All through this her psychiatrist was advising permanent placement because of the physical and emotional stress on the family. The school district and social workers were questioning our ability to parent her and the other children. She needed 24 hour institutional supervision.

So why did we hang in there?

So many reasons.

She was afraid. We had her in our room for safety at night until she was 3. Several times a night I’d wake up to her voice. ‘Mama! You dare?’

Yes honey.

‘Daddy dare?’

Yes honey.

‘Oh tay.’ and she’d sleep peacefully for an hour or two, and then I’d hear, mama, you dare?

Even after she was moved to an adjoining room with a sibling, I’d still wake up a couple times a week. Mama. You dare?

Her out of control behaviors bothered her. She would cry and say sorry and look for acceptance when her world settled down.

She was gentle. She was the one you could trust with a little puppy. Babies are special. Be careful with them.

Some of her behaviors were funny.

There was a stretch of several weeks where all she would wear were her older brothers left shoes.

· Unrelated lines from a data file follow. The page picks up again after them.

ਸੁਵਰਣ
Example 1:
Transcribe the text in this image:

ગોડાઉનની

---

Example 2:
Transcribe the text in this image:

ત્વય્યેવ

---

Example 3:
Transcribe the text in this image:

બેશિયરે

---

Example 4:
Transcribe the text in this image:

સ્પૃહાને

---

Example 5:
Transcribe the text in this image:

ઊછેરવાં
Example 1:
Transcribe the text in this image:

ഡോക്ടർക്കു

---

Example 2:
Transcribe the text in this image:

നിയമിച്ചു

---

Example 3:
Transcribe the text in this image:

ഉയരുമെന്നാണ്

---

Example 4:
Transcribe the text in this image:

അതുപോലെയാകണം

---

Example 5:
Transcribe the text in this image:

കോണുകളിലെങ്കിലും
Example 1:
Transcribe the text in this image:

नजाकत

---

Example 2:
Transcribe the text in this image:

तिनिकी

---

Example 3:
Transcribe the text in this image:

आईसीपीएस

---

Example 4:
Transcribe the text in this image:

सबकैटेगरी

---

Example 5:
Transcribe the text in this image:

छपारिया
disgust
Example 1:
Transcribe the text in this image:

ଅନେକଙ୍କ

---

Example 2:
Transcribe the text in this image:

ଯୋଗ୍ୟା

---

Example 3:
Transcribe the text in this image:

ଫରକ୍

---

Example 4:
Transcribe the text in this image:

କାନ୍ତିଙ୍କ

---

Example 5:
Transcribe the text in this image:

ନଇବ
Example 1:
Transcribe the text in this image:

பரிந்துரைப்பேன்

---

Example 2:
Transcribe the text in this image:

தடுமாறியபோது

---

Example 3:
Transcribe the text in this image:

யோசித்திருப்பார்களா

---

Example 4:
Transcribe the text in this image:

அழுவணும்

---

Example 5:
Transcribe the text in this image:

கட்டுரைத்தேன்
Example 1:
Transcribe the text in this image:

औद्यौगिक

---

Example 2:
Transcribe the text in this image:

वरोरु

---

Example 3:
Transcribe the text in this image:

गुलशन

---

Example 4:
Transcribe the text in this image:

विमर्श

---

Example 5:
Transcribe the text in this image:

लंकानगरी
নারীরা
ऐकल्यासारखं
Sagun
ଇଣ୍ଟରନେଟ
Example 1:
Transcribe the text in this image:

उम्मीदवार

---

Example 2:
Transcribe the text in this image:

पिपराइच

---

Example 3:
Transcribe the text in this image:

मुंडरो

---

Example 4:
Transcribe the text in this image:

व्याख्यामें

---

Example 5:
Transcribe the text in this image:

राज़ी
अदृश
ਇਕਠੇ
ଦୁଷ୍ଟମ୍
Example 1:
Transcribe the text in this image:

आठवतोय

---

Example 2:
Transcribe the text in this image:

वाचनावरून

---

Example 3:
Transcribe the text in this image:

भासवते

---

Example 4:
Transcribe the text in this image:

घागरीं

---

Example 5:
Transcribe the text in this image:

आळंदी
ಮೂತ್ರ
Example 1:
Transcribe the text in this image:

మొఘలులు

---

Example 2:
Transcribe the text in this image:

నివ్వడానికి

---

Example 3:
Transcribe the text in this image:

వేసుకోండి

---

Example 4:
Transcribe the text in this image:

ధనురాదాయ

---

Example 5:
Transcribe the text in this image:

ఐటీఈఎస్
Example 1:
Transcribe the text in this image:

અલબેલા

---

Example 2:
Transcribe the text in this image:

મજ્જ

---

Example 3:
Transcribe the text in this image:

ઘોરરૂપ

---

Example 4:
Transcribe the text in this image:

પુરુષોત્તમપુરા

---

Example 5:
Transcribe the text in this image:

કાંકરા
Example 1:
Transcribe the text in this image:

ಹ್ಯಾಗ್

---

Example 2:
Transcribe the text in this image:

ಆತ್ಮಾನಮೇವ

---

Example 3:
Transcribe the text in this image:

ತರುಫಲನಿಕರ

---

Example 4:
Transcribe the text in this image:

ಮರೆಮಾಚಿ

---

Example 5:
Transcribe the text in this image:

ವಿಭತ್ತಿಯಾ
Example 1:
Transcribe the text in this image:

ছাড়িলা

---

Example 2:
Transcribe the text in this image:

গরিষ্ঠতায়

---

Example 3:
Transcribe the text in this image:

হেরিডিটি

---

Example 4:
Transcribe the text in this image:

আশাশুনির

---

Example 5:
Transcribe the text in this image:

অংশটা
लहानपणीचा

The boys would be trying to get ready for school, and their left shoes would be missing. Screams of NO!!!! MINE!!!! echoed every morning. We ended up buying the boys new shoes and hiding them from her. She happily wore 2 left shoes easily 4 sizes too large.

Another obsessive behavior was only wearing a wedding dress to school. I’d bought one for the girls play clothes. She would put it on every morning. There would be violent fights if you tried to take it off her. We were blessed to have a great teacher that year. Every day she would compliment the beautiful dress, and then say she was so sorry our girl couldn’t play in the gym. Then our little one would happily change into the outfit I placed in her backpack.

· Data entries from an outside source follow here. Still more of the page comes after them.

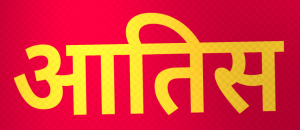
आतिस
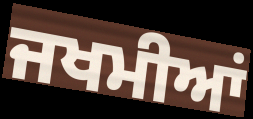
ਜਖਮੀਆਂ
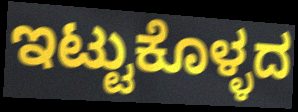
ಇಟ್ಟುಕೊಳ್ಳದ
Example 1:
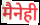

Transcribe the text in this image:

मैनेही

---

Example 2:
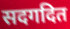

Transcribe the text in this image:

सदगदित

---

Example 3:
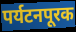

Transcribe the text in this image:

पर्यटनपूरक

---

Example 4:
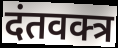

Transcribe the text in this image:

दंतवक्त्र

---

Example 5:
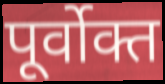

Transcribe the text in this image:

पूर्वोक्त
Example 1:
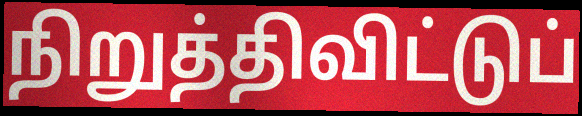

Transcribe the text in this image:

நிறுத்திவிட்டுப்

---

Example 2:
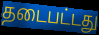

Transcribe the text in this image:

தடைபட்டது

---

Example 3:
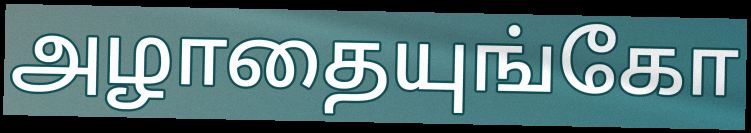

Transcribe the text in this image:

அழாதையுங்கோ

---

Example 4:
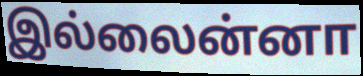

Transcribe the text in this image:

இல்லைன்னா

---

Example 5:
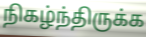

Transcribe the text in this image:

நிகழ்ந்திருக்க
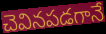
చెవినపడగానే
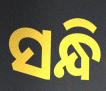
ସନ୍ଧି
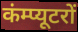
कंम्प्यूटरों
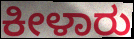
ಕೀಳಾರು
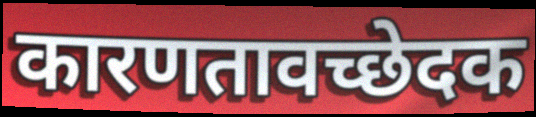
कारणतावच्छेदक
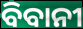
ବିବାନୀ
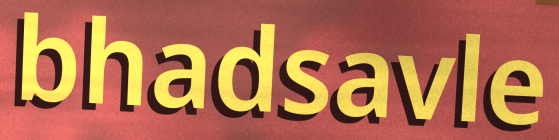
bhadsavle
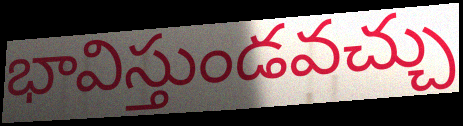
భావిస్తుండవచ్చు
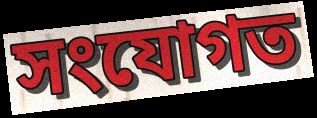
সংযোগত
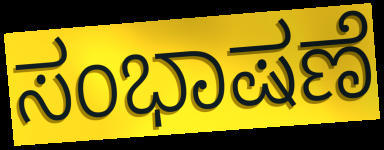
ಸಂಭಾಷಣೆ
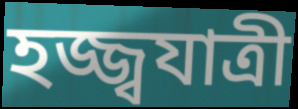
হজ্জ্বযাত্রী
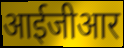
आईजीआर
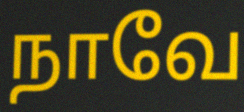
நாவே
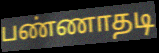
பண்ணாதடி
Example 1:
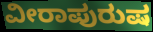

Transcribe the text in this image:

ವೀರಾಪುರುಷ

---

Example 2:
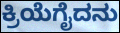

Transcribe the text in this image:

ಕ್ರಿಯೆಗೈದನು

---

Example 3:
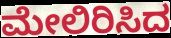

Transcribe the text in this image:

ಮೇಲಿರಿಸಿದ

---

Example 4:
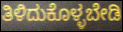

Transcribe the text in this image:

ತಿಳಿದುಕೊಳ್ಳಬೇಡಿ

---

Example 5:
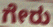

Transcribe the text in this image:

Eventually she did have to be placed in a group home. It was becoming impossible to keep her safe. She would come home a couple weekends a month, and by the second day would announce she needed to go back.

They know me there.

She knew she needed the routine to stay stable. We knew she needed the 24 hour awake staff to be safe.

Gradually she started spending more time at home, eventually spending a week in the summer.

When she was 16 she asked if she could come home to stay.

I cried so hard. My baby was home.

She was 12 years old before the right mix of meds was found, allowing her to control her outbursts. She remained stable until she was 17 when she slid into a catatonic state, followed by schizophrenia. It took another 6 weeks in a hospital to get the right meds combo again.

My little girl was diagnosed with Fetal Alcohol Syndrome when she was 4. The rest just kind of showed up.

Many people, including family members asked why we ‘put up with her’ for all those years.

We loved her, and I couldn’t give up on the special little girl that would show up through the rage.

I often think about how different her life would have been in a different family. I truly doubt many would have had the determination and strength it took to say no. No, we’re keeping her. No, she is coming home with us. Yes, she is our daughter. Yes, we love her.